> **ASSIGNMENT**
Set down the data again exactly. Pictures are not part of the copy.

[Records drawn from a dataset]

——

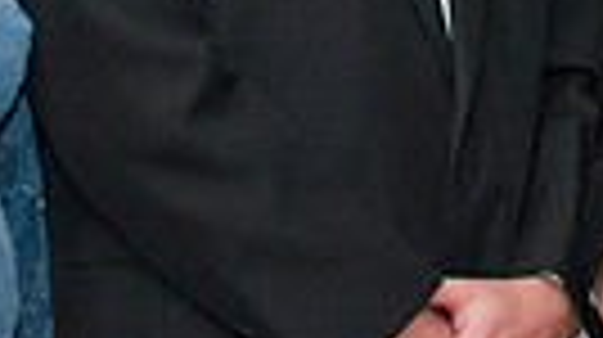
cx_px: 495
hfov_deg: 6.8
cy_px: -243
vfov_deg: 3.8
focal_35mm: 318
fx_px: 5078
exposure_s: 1/125
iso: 640
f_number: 4
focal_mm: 70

——

> **COMPLETED TASK**
cx_px: 495
hfov_deg: 6.8
cy_px: -243
vfov_deg: 3.8
focal_35mm: 318
fx_px: 5078
exposure_s: 1/125
iso: 640
f_number: 4
focal_mm: 70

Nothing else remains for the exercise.